Consider a diver, executing a flawless front dive with pike. When she hits the water, she displaces the water around her, carving a 3D tunnel through the water which collapses around her as the gravity returns the water to its lowest local energy state. The wave propagates outward, its shape initially precisely mirroring her shape as it touches the water. As the wavefronts of different continuous impacts of parts of her body interfere with each other, the shape becomes muddled, approximate, and eventually the shape is lost, having averaged out to a circle through this entropy.

Consider a metal cube touching the surface of a still pool. The cube makes a square wave on the surface, which quickly becomes a round wave the further it is from directly touching the cube.

Consider a hologram, a 3D recording of a laser wavefront on a special kind of film substrate. What's captured is multiple perspectives, continuously, simultaneously, and analog. Holograms have always seemed like science magic to me, but now they make a bit more sense.

But that wasn't the doozy! I've recently been considering how systems tend to lose focus on their original purpose and turn into simulacra of what they had been.

Consider problem-solving organizations. Whether that's a system of government, a system of commerce, or a charity with a specific goal, without constant refinement or straight-up replacement, they regularly become jobs programs focusing on makework.

Consider computer operating systems which start out with purpose and clarity, but through the entropy of installations and uninstallations, become slow and befuddled.

Here's the doozy: while a focus on entropy or on individual failures in systems may be useful in modeling them, it may also be useful to model them as waves with interference. Initially, the solutions are shaped by the problems, But over time, additional concerns will round the sharp problem-conformed edges of the solutions.

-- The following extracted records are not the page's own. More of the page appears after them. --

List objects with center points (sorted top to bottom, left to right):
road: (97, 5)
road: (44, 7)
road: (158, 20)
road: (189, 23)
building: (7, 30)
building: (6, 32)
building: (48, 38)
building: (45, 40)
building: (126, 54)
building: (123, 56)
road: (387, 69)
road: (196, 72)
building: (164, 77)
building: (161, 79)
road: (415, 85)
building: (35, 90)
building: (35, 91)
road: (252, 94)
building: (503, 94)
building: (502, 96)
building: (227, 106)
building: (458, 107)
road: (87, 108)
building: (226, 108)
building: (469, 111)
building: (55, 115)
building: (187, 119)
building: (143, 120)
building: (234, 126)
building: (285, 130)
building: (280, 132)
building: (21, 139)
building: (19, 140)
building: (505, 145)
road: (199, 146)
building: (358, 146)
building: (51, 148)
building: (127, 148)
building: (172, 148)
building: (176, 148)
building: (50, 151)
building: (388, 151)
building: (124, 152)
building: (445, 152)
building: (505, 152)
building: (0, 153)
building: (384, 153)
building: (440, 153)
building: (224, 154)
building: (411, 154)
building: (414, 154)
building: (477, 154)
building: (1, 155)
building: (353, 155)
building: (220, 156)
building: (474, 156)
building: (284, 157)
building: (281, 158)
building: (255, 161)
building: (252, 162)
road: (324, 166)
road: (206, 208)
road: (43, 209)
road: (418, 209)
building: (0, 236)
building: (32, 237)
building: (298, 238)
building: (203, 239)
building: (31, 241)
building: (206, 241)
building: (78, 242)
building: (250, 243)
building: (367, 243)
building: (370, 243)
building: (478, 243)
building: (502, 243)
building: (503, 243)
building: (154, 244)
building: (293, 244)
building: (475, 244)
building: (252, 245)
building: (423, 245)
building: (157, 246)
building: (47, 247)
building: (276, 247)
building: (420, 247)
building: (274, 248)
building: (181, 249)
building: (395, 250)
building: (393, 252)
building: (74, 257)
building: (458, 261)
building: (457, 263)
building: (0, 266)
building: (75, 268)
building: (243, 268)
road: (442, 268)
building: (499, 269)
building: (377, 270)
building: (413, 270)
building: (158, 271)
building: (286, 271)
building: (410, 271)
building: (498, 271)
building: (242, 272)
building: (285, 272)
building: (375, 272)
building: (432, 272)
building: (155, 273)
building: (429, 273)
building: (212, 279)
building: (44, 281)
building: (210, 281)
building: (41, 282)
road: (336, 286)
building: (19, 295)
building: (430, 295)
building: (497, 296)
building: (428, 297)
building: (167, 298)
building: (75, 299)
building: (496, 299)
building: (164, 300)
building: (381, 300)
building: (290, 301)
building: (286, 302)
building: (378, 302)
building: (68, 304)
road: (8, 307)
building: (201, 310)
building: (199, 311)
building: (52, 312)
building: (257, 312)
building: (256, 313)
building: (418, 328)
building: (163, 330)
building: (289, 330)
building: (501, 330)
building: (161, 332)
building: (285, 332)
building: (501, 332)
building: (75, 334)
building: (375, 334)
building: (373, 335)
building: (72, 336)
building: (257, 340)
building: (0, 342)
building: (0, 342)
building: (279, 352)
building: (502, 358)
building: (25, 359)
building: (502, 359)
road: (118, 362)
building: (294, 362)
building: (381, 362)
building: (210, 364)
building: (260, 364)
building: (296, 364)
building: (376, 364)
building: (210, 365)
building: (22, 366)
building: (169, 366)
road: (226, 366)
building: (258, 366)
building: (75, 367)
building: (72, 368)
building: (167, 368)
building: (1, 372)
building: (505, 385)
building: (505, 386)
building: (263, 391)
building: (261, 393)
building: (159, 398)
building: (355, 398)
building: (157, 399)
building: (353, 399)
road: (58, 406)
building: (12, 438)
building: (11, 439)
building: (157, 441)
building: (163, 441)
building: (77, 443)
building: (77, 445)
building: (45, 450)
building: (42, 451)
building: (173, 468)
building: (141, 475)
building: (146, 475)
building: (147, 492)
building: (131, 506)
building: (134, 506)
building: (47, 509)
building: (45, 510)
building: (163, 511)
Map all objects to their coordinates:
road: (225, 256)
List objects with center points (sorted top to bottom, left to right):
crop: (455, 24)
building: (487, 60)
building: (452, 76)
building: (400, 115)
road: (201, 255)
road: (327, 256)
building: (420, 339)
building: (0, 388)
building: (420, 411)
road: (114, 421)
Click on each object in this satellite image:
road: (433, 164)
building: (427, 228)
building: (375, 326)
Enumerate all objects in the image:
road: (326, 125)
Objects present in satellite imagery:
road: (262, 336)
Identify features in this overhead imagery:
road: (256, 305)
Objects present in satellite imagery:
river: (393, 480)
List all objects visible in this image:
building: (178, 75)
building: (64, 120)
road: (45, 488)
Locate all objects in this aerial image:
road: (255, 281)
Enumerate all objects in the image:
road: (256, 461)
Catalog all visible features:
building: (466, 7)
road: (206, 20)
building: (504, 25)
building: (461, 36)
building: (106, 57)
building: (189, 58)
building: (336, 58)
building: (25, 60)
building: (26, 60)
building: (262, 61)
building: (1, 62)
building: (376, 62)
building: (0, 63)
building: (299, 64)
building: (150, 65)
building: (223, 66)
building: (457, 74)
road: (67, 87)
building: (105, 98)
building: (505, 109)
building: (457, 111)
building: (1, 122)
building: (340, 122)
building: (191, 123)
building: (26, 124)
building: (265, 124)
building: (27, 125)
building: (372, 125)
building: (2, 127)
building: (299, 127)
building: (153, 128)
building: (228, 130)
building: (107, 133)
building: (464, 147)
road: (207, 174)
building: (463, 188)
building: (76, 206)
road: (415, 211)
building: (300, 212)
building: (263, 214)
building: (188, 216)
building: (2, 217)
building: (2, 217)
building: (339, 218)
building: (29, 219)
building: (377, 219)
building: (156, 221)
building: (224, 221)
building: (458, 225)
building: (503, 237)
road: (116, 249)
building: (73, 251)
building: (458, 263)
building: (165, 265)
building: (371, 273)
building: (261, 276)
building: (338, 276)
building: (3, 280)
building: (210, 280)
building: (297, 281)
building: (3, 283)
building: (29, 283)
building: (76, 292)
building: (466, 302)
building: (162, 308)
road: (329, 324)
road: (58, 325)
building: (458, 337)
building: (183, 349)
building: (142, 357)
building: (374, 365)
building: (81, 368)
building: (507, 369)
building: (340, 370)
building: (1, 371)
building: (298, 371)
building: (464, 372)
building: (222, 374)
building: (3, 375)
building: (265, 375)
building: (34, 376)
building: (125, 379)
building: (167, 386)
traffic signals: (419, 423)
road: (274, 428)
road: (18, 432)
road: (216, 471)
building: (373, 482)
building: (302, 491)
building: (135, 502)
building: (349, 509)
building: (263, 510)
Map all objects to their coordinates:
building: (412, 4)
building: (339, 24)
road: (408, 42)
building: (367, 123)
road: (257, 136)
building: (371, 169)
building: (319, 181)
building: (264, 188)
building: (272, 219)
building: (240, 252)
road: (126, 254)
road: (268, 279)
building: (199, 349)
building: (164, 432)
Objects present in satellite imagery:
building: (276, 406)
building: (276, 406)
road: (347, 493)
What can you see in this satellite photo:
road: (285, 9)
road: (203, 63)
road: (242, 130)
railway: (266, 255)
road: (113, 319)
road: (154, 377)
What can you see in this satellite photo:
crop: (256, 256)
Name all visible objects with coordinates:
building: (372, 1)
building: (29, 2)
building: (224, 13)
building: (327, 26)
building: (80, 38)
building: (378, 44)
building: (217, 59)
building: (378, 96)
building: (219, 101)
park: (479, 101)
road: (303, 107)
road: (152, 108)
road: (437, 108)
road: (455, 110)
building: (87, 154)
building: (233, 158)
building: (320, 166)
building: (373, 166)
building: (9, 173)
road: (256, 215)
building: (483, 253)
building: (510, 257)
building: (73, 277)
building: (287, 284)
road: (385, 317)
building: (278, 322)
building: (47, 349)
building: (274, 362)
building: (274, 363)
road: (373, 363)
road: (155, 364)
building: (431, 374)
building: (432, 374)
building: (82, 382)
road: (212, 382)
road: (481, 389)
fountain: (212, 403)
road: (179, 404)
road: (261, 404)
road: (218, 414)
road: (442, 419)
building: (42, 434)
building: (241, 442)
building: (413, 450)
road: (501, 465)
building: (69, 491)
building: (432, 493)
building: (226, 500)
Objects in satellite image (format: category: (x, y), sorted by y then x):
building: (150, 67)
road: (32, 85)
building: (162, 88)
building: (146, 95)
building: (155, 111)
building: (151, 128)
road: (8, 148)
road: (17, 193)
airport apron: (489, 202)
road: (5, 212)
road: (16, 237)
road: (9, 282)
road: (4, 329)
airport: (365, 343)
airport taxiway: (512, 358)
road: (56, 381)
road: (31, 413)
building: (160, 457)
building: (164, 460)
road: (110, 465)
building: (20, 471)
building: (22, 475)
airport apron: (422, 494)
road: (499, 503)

This suggests what's needed for a sustainable problem-solving system is not a problem-conforming entropic wave, but a solution-propagating wave, like a flute's finely designed and well-played sound waves creating a melody.

Hm. I need to read John Gall's Systemantics. I've heard that it may shed some light on how systems fail and why replacing them is easier than fixing them.

Parting thought: an answer and its question shape each other. ("Why? Because." "How? Thus." "What? This.") But is the answer a wavefront of its question, or the other way around? Hm.